Study reveals likelihood of further pandemics is increasing
Extreme events such as the Covid-19 pandemic aren’t as rare as we may think, according to new analysis of novel disease outbreaks over the past 400 years
The study, published in the Proceedings of the National Academy of Sciences, used a newly assembled record of past outbreaks to estimate the intensity of those events and the annual probability of them recurring.
It found the probability of a pandemic with similar impact to Covid-19 is about 2 per cent in any year, broadly meaning that someone born in the year 2000 would have about a 38 per cent chance of experiencing one by now. This probability is also growing, which the authors say highlights the need to adjust perceptions of pandemic risks and expectations for preparedness.
“The most important takeaway is that large pandemics like Covid-19 and the Spanish flu are relatively likely,” said William Pan, Associate Professor of Global Environmental Health at Duke University and one of the paper’s co-authors. Understanding that pandemics aren’t so rare should raise the priority of efforts to prevent and control them in the future, he added.
Likelihood of another outbreak is increasing
The data show the risk of intense outbreaks is growing rapidly. Based on the increasing rate at which novel pathogens such as SARS-CoV-2 have broken loose in human populations in the past 50 years, the study estimates that the probability of novel disease outbreaks will likely grow three-fold in the next few decades.
Using this increased risk factor, the researchers estimate that a pandemic similar in scale to Covid-19 is likely within a span of 59 years, a result they write is ‘much lower than intuitively expected’.
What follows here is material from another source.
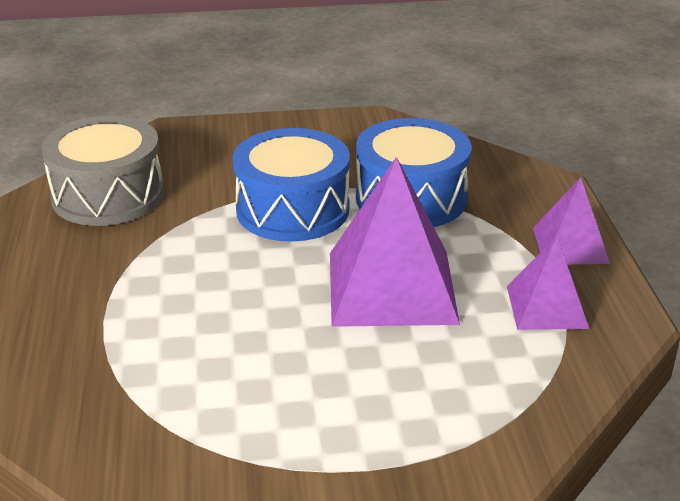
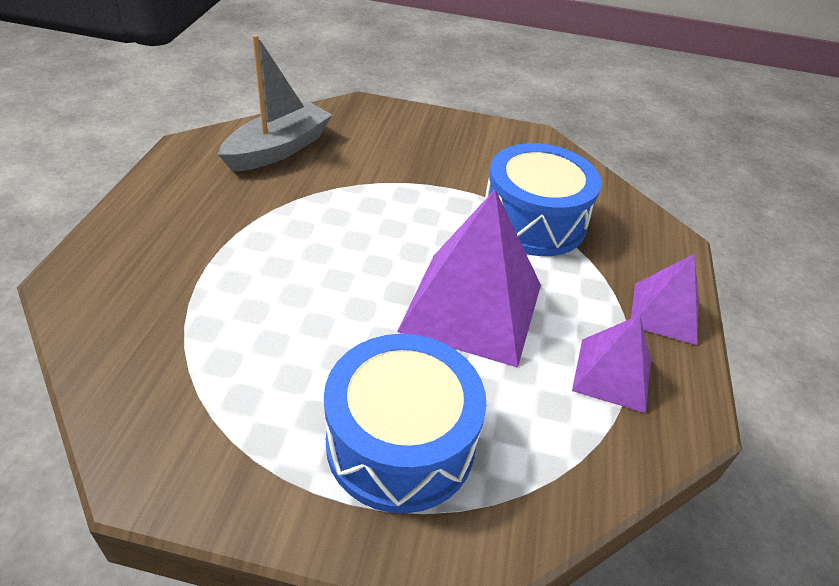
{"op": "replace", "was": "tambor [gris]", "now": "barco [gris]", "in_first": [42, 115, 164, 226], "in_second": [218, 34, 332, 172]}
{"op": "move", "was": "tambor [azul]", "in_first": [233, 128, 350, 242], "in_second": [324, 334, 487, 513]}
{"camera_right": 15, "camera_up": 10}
As an environmental health scientist, Pan can speculate on the reasons outbreaks are becoming more frequent, noting that population growth, changes in food systems, environmental degradation and more frequent contact between humans and disease-harbouring animals all may be significant factors. He emphasised the statistical analysis sought only to characterise the risks, not to explain what is driving them.
But at the same time, he hopes the study will spark deeper exploration of the factors that may be making devastating pandemics more likely – and how to counteract them.
Meanwhile, international organisations have come together to improve the understanding of how diseases with the potential to trigger pandemics emerge and spread.